Left to right: Konstantin von Eggert, Anne Applebaum, Vladimir Soloviev and Olga Khvostunova at the Moldova paper launch in London. Photo: courtesy of the Legatum Institute.


The London launch of the report “Moldova: The Failing Champion of European Integration” was dedicated to discussing the current political climate in Moldova. It took place on October 6, and the findings were presented by the report’s author, Vladimir Soloviev, a Kommersant special correspondent to Chisinau. Other panelists included the editor-in-chief of imrussia.org, Olga Khvostunova; the director of the Legatum Institute’s Transition Forum, Anne Appelbaum; and political commentator and former bureau chief of BBC Russian Service Moscow, Konstantin von Eggert. 

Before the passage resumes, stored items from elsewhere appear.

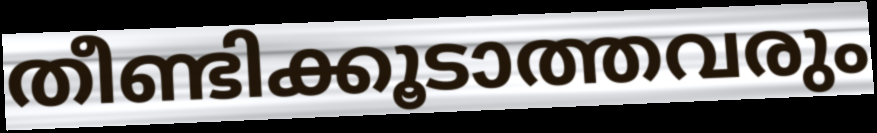
തീണ്ടിക്കൂടാത്തവരും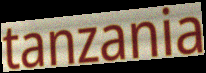
tanzania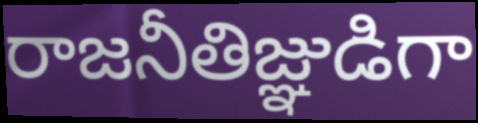
రాజనీతిజ్ఞుడిగా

Opening the discussion, Anne Appelbaum noted that the report was part of a series dedicated to the development of post-Soviet countries, including Ukraine and Georgia. These countries all share a set of problems that impede their democratic transition: primarily the problems of corruption and Moscow’s overbearing influence. According to Appelbaum, Moldova today is in many ways similar to Ukraine in 2004, after the Orange Revolution. 

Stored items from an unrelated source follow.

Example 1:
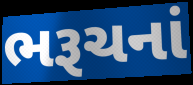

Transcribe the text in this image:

ભરૂચનાં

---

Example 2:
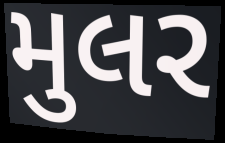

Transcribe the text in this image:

મુલર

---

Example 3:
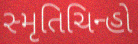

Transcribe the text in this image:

સ્મૃતિચિન્હો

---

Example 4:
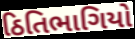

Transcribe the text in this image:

ઠિતિભાગિયો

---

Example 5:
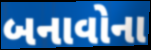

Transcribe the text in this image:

બનાવોના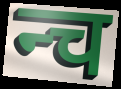
न्च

When it was his turn to speak, Vladimir Soloviev agreed with Appelbaum’s assessment and detailed why, despite certain achievements like Moldova’s ruling pro-European political coalition and its signing of an association agreement with the European Union, it nevertheless remains a “failing champion” of European integration. The main reason he pointed to was that during the five years that it has been the ruling majority, Moldova’s pro-European coalition has been unable to achieve substantial results in conducting the reforms required by the EU. It appears the coalition members have been more focused on internal feuds than delivering on their pre-election promises. Another reason is that a lack of economic improvement in the country has undermined public support for Moldova’s European integration. 

Soloviev cited the summer 2014 poll conducted by the National Democratic Institute, according to which just 47 percent of Moldovans supported EU integration, while an equal number said they wanted the country to join the pro-Russia Customs Union. In 2009, when the pro-European coalition came to power, over 70 percent of respondents supported joining the EU. 

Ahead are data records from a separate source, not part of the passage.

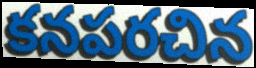
కనపరచినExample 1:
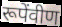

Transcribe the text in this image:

रूपेंवीण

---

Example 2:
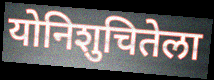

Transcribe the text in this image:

योनिशुचितेला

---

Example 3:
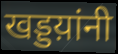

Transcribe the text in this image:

खड्डय़ांनी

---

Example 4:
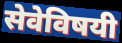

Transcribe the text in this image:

सेवेविषयी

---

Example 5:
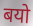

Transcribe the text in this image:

बयोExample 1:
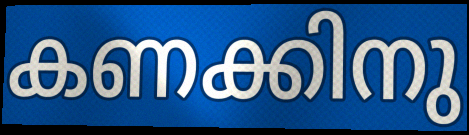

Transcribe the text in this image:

കണക്കിനു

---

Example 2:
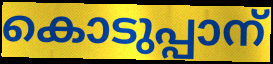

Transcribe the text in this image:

കൊടുപ്പാന്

Another reason for Moldova’s failure is Russia’s increasing geopolitical influence, which aims at keeping Moldova under control. For instance, Russian propaganda, especially strong in Moldova’s Gagauzia and Transnistria regions, exaggerates the anti-European sentiment in the country. Nationalist forces in neighboring Romania also contribute to the growing split in the Moldovan public. In Soloviev’s words, he hasn’t yet met a Moldovan political leader who views the country as a unified whole. He concluded by saying that Moldova’s upcoming parliamentary elections, scheduled to be held in November, will determine how the situation develops from here. 

Summarizing the discussion, Konstantin von Eggert identified de-Sovietization as one of Moldova’s most acute problems, as it is for other post-Soviet countries. And Moscow’s geopolitical ambitions impede the resolution of this problem. The Kremlin has been successful in propagating the idea that the Western world is based on interests rather than values, and this notion has taken root in Moldova’s public consciousness. It follows that if the West takes a tougher stance on Russian corruption, which has been largely exported to Europe in recent years, this could be a crucial factor in Moldova abdicating its Soviet legacy.